### Data for processing:

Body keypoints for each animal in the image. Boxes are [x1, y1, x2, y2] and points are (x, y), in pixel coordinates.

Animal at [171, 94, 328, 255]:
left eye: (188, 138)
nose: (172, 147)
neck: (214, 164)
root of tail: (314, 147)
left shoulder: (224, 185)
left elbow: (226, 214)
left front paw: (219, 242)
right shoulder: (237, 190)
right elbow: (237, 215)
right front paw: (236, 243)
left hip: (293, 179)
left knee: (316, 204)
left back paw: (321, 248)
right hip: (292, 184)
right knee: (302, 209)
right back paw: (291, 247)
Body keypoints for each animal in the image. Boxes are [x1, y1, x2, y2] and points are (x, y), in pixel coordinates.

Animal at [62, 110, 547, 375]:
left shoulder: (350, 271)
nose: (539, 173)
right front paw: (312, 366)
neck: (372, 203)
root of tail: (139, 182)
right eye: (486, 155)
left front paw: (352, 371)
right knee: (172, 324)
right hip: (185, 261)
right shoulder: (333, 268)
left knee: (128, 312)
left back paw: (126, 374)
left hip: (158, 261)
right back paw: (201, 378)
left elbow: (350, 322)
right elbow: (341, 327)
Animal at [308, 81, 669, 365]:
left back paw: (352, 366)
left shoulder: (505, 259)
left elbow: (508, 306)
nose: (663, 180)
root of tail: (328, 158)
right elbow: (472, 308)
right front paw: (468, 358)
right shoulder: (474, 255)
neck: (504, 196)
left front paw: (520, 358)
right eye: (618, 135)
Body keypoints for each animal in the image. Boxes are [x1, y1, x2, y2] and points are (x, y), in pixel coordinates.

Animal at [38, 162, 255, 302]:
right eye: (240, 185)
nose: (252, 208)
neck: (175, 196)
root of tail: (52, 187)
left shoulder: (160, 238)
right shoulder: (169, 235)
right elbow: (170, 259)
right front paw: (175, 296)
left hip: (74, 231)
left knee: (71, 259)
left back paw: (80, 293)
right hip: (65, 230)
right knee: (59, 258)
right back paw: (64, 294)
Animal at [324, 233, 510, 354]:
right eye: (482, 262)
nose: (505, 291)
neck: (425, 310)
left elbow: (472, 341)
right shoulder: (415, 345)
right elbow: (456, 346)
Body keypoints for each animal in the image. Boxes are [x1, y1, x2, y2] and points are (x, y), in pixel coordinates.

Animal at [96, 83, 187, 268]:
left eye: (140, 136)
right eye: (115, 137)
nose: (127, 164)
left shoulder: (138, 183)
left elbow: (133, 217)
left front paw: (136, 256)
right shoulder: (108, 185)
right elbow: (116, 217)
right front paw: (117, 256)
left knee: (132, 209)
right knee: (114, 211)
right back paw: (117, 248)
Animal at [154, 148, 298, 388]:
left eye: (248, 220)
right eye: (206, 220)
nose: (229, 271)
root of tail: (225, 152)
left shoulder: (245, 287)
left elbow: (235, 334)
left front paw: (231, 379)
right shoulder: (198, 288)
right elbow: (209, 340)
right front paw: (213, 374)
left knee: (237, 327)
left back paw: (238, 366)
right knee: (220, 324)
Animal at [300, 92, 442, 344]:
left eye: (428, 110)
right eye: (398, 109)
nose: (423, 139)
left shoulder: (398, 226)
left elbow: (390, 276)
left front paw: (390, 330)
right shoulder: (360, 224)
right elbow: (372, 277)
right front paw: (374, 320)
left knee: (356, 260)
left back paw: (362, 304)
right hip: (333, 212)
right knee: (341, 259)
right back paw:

### Work required:
All of the material should appear again, reproduced word for word.

### Written answer:
Body keypoints for each animal in the image. Boxes are [x1, y1, x2, y2] and points are (x, y), in pixel coordinates.

Animal at [171, 94, 328, 255]:
left eye: (188, 138)
nose: (172, 147)
neck: (214, 164)
root of tail: (314, 147)
left shoulder: (224, 185)
left elbow: (226, 214)
left front paw: (219, 242)
right shoulder: (237, 190)
right elbow: (237, 215)
right front paw: (236, 243)
left hip: (293, 179)
left knee: (316, 204)
left back paw: (321, 248)
right hip: (292, 184)
right knee: (302, 209)
right back paw: (291, 247)
Body keypoints for each animal in the image. Boxes are [x1, y1, x2, y2] and points are (x, y), in pixel coordinates.

Animal at [62, 110, 547, 375]:
left shoulder: (350, 271)
nose: (539, 173)
right front paw: (312, 366)
neck: (372, 203)
root of tail: (139, 182)
right eye: (486, 155)
left front paw: (352, 371)
right knee: (172, 324)
right hip: (185, 261)
right shoulder: (333, 268)
left knee: (128, 312)
left back paw: (126, 374)
left hip: (158, 261)
right back paw: (201, 378)
left elbow: (350, 322)
right elbow: (341, 327)
Animal at [308, 81, 669, 365]:
left back paw: (352, 366)
left shoulder: (505, 259)
left elbow: (508, 306)
nose: (663, 180)
root of tail: (328, 158)
right elbow: (472, 308)
right front paw: (468, 358)
right shoulder: (474, 255)
neck: (504, 196)
left front paw: (520, 358)
right eye: (618, 135)
Body keypoints for each animal in the image. Boxes are [x1, y1, x2, y2] and points are (x, y), in pixel coordinates.

Animal at [38, 162, 255, 302]:
right eye: (240, 185)
nose: (252, 208)
neck: (175, 196)
root of tail: (52, 187)
left shoulder: (160, 238)
right shoulder: (169, 235)
right elbow: (170, 259)
right front paw: (175, 296)
left hip: (74, 231)
left knee: (71, 259)
left back paw: (80, 293)
right hip: (65, 230)
right knee: (59, 258)
right back paw: (64, 294)
Animal at [324, 233, 510, 354]:
right eye: (482, 262)
nose: (505, 291)
neck: (425, 310)
left elbow: (472, 341)
right shoulder: (415, 345)
right elbow: (456, 346)
Body keypoints for each animal in the image. Boxes are [x1, y1, x2, y2] and points are (x, y), in pixel coordinates.

Animal at [96, 83, 187, 268]:
left eye: (140, 136)
right eye: (115, 137)
nose: (127, 164)
left shoulder: (138, 183)
left elbow: (133, 217)
left front paw: (136, 256)
right shoulder: (108, 185)
right elbow: (116, 217)
right front paw: (117, 256)
left knee: (132, 209)
right knee: (114, 211)
right back paw: (117, 248)
Animal at [154, 148, 298, 388]:
left eye: (248, 220)
right eye: (206, 220)
nose: (229, 271)
root of tail: (225, 152)
left shoulder: (245, 287)
left elbow: (235, 334)
left front paw: (231, 379)
right shoulder: (198, 288)
right elbow: (209, 340)
right front paw: (213, 374)
left knee: (237, 327)
left back paw: (238, 366)
right knee: (220, 324)
Animal at [300, 92, 442, 344]:
left eye: (428, 110)
right eye: (398, 109)
nose: (423, 139)
left shoulder: (398, 226)
left elbow: (390, 276)
left front paw: (390, 330)
right shoulder: (360, 224)
right elbow: (372, 277)
right front paw: (374, 320)
left knee: (356, 260)
left back paw: (362, 304)
right hip: (333, 212)
right knee: (341, 259)
right back paw:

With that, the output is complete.